Thanks, Dave, and other commenters for the SSH tips. :)

My only tip to add to this would be: for finding out the remote path you’re backing up… to save having to traipse up the directory tree on your remote server using FTP, just SSH into it instead and run the ‘pwd’ (print workin’ directory) command.

x

Henrik says:
September 24, 02h

Hello :)

Why not use the site synchronize method in Dreamweaver?

It’s great :) One click (or perhaps two) and you’re done.

September 24, 06h

To Neil who was asking about skipping directories, I use unison for automated backups, unison is pretty much rsync with some stuff made easier.

http://www.cis.upenn.edu/~bcpierce/unison/

One of the things made easy, is that in your ~/unison/default.prf file (i.e. yoyour preferences file ) , you can set

ignore “/music”
ignore “/.trash”

or whatever.

I highly recommend unison for this problem specifically.

September 24, 10h

I don’t own a Mac so I don’t know for sure, but couldn’t you use Automator to run your shell script file periodically instead of having to remember to run it?

Just a thought.

September 27, 12h

Des, (and Neil), rsync can easily exclude defined files and/or directories using the –exclude flag. It is especially handy as you can use wildcards to omit certain files with a specific patterns in their filename. Here are simple examples of two common uses:

–exclude=somedir/
–exclude=*.txt

Trejkaz says:
September 28, 09h

Putting the remote directory in subversion would be a mess. You’d then have to script something on the remote end to check the whole thing in each day. :-)

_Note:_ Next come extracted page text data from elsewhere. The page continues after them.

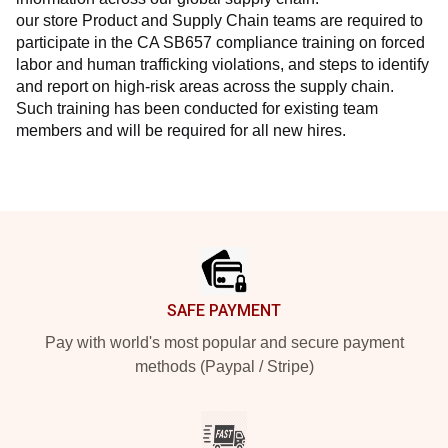
our store Product and Supply Chain teams are required to 
participate in the CA SB657 compliance training on forced 
labor and human trafficking violations, and steps to identify 
and report on high-risk areas across the supply chain. 
Such training has been conducted for existing team 
members and will be required for all new hires.
Footer
SAFE PAYMENT
Pay with world's most popular and secure payment
methods (Paypal / Stripe)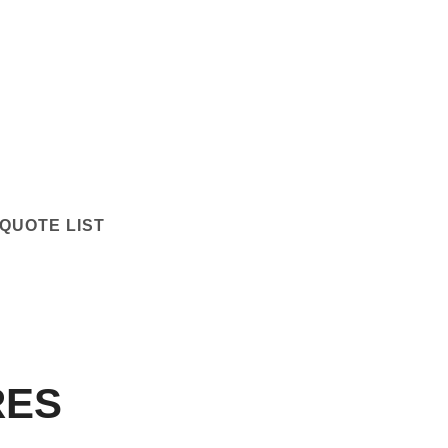
QUOTE LIST
RES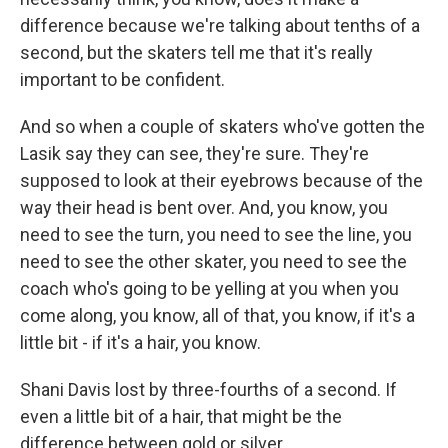
difference because we're talking about tenths of a
second, but the skaters tell me that it's really
important to be confident.
And so when a couple of skaters who've gotten the
Lasik say they can see, they're sure. They're
supposed to look at their eyebrows because of the
way their head is bent over. And, you know, you
need to see the turn, you need to see the line, you
need to see the other skater, you need to see the
coach who's going to be yelling at you when you
come along, you know, all of that, you know, if it's a
little bit - if it's a hair, you know.
Shani Davis lost by three-fourths of a second. If
even a little bit of a hair, that might be the
difference between gold or silver.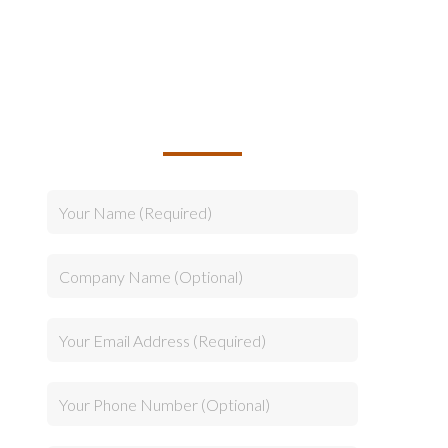
TALK TO US ABOUT
BUILDING YOUR TEAM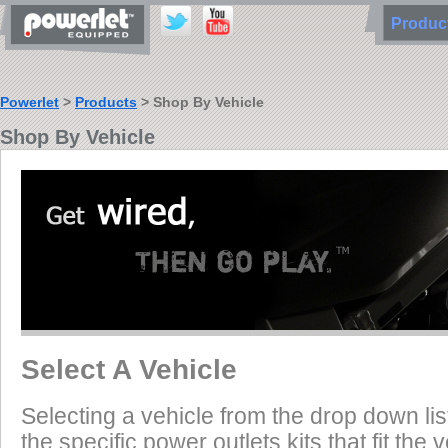
Produ
Powerlet
>
Products
> Shop By Vehicle
Shop By Vehicle
Select A Vehicle
Selecting a vehicle from the drop down list
the specific power outlets kits that fit the 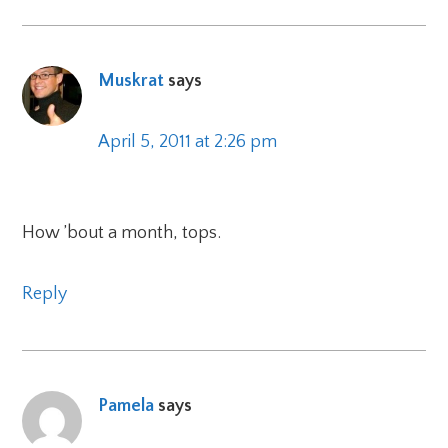
Muskrat
says
April 5, 2011 at 2:26 pm
How ’bout a month, tops.
Reply
Pamela
says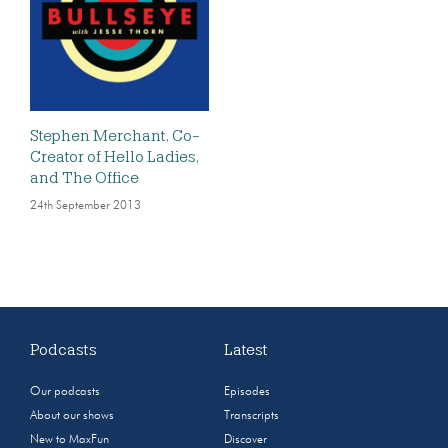
Stephen Merchant, Co-
Creator of Hello Ladies,
and The Office
24th September 2013
Podcasts
Latest
Our podcasts
Episodes
About our shows
Transcripts
New to MaxFun
Discover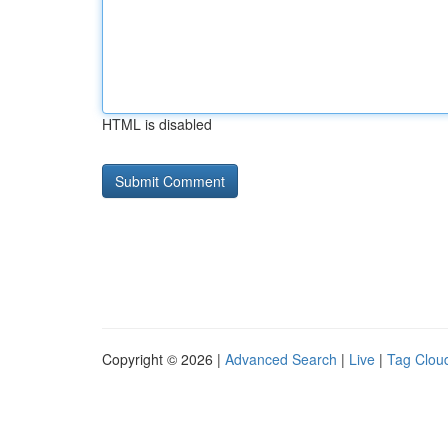
HTML is disabled
Copyright © 2026 |
Advanced Search
|
Live
|
Tag Clou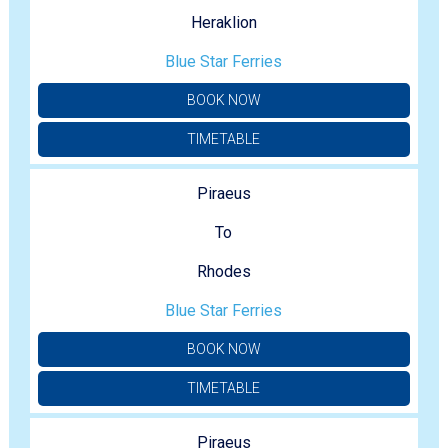
Heraklion
Blue Star Ferries
BOOK NOW
TIMETABLE
Piraeus
To
Rhodes
Blue Star Ferries
BOOK NOW
TIMETABLE
Piraeus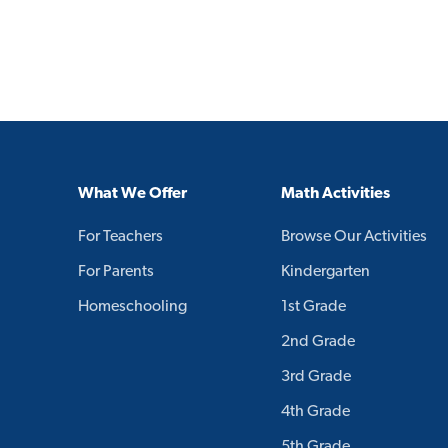
What We Offer
Math Activities
For Teachers
Browse Our Activities
For Parents
Kindergarten
Homeschooling
1st Grade
2nd Grade
3rd Grade
4th Grade
5th Grade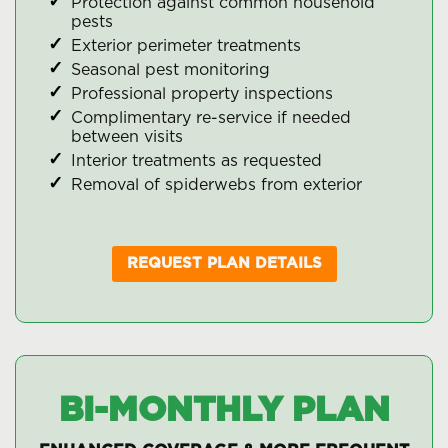
Protection against common household
pests
Exterior perimeter treatments
Seasonal pest monitoring
Professional property inspections
Complimentary re-service if needed
between visits
Interior treatments as requested
Removal of spiderwebs from exterior
REQUEST PLAN DETAILS
BI-MONTHLY PLAN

For basic site stuff it’s fine and it’s good to version any actual modifications you make to a webapp’s code… but a lot of webapps do store some dynamic things in there which also need to be backed up.

Anthony says:
September 29, 10h

Wow. First time checking out your site and this is really great stuff even for someone only recently becoming involved with server based web design. Thanks for pointing out some useful knowledge, and keep doing what you do.

27
Ron says:
October 04, 02h

Great information! I am considering using this to transfer a complete site from one host to another so preserving permissions is critical as is keeping directory structure (I’ll be using Mac OSX unless I am forced to use Windows).

When it comes time to restore to the new host, what is the correct way to expand everything so that all directory structure and files/permissions are restored to the same state they were in the original site?

Thanks to all of you for some great info!

28
tom victory says:
November 02, 02h

1)what is the benefits of having a back up server? in details

2)what is the disadvantages of having the back up server? in details

seanmurph says:
December 21, 10h

“If everything is working properly, it will appear that nothing is happening”

Throw on a -v (verbose output) to stay more informed to what exactly rsync is doing…

30
Christopher says:
January 01, 07h

Just a note on another way to change local directories in the terminal if said directory is open in a window (or you find traversing through the GUI easier than cd/ls). Type cd [space] and simply drag the folder you wish to change to into the Terminal window. Great article - thanks.

31
anon says:
January 20, 23h

i had a problem: very large files (2Gb+) were causing the process to stall. but there’s a –max-size option, so rsync will ignore files over a certain size.